In one case, a Texas man with convictions for forgery and robbery sought loans from six lenders using shell companies with no employees and, in one application, the stolen identity of a wine-shop owner who died in April. He collected $1.6 million and spent hundreds of thousands of dollars on booze, nightclubs, a Rolex and a 2019 Lamborghini Urus, according to the complaint filed against him in federal court in Houston.
Other plots were more complex. In the largest criminal case so far, nine people in Florida and Ohio are accused of paying kickbacks to recruit participants in what was essentially an assembly line for fraud. At one house, investigators said, they found stacks of loan paperwork for more than 80 businesses, filled with forged documents and false claims about the size of the businesses’ payrolls. Banks rejected many of the applications, according to court documents, but at least 42 were successful, netting the defendants more than $17 million.
Lenders said the flurry of indictments were a sign that oversight was working. “The fact that a loan was funded and money was transferred did not necessarily end the scrutiny on that loan,” said David Patti, a spokesman for Customers Bank, which made $5 billion in loans for the program. “There are plenty of investigations going on with many lenders.
In addition to investigations of misused money, lawyers and lenders said, there will be investigations into companies taking loans they didn’t need — a murky area.
In its formal guidance, the Treasury Department said borrowers must be able to show that they could not get access to other loans or cash sources in a way that was “not significantly detrimental to the business.”

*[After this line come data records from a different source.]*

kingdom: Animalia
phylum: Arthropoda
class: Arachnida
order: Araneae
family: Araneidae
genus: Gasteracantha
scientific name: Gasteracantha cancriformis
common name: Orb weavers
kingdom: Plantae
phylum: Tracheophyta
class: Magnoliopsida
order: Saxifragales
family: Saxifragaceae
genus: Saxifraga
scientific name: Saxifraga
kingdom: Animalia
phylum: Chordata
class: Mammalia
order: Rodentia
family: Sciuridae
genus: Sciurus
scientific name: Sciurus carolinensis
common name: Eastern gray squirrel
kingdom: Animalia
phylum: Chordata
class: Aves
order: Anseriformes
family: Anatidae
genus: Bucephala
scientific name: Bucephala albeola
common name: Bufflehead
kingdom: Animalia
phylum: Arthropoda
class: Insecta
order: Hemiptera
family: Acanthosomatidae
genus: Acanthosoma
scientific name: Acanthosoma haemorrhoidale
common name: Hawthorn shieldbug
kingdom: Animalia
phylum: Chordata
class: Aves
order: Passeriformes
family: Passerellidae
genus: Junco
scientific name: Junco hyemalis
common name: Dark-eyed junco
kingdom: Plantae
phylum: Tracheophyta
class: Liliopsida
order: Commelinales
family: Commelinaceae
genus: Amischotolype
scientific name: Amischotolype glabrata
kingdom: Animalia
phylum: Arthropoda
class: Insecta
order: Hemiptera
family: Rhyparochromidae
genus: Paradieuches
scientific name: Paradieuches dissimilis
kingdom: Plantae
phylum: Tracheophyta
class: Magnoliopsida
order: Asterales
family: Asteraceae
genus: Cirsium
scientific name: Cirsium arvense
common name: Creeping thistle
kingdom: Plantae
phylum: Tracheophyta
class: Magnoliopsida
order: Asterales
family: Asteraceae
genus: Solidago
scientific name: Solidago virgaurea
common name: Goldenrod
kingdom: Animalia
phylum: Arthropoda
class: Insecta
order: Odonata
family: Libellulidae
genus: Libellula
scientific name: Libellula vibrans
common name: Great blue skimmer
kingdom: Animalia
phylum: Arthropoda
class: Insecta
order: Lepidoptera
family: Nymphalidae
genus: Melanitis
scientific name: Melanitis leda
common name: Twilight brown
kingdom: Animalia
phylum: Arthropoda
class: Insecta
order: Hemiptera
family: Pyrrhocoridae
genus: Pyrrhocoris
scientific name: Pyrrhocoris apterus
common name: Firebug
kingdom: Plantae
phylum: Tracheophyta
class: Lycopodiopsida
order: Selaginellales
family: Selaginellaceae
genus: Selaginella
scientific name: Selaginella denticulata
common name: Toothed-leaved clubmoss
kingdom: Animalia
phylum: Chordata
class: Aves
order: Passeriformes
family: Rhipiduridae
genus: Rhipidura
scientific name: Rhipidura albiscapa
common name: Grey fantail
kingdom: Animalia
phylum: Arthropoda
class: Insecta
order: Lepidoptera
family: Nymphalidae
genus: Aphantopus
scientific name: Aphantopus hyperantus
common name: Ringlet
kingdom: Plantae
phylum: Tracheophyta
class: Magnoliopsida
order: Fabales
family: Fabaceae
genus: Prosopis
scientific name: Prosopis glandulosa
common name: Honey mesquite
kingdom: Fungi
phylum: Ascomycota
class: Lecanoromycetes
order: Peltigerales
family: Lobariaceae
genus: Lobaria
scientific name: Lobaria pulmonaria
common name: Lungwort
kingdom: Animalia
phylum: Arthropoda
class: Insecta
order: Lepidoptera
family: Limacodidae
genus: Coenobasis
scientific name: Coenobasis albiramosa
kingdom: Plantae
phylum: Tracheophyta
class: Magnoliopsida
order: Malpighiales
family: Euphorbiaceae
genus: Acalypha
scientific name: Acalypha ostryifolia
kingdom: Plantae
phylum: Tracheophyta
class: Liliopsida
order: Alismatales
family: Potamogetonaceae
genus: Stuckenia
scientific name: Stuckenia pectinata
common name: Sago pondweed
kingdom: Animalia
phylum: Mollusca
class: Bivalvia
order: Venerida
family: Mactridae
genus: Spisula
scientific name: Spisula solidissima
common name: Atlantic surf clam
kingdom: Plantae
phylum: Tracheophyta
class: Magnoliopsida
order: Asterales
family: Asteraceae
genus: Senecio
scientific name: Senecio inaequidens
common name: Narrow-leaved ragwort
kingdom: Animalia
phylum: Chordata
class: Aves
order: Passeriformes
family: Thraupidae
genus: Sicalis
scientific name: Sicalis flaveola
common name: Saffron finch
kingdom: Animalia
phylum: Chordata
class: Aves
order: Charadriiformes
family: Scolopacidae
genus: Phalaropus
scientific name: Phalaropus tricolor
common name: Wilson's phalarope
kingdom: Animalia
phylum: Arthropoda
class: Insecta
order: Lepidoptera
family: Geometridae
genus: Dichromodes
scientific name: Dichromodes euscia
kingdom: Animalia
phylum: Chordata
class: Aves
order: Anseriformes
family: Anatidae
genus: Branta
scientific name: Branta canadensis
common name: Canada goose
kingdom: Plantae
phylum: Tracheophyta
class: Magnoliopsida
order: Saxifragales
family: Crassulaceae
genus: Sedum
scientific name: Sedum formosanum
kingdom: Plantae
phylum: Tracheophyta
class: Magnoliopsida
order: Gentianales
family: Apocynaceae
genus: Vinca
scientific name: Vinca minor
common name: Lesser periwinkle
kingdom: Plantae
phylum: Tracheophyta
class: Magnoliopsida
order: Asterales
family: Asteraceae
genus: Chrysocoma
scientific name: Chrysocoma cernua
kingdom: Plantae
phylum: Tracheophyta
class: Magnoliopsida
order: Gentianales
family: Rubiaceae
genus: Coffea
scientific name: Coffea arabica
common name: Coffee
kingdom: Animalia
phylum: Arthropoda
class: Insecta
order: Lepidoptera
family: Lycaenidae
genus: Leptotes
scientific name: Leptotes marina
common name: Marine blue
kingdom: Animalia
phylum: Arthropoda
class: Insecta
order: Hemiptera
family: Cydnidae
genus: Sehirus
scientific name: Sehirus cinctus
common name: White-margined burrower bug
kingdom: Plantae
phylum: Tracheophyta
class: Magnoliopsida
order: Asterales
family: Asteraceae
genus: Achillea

“It’s a really gray standard,” said Tyler Woods, a lawyer in Irvine, Calif., who has worked with corporate clients on their Paycheck Protection Program loans. He called that line “the big kicker that I think will get a lot of people out of jail.”
A Treasury spokeswoman said the Small Business Administration had 90 days to review forgiveness applications after they were submitted and would make sure that borrowers had complied with all of the program’s rules.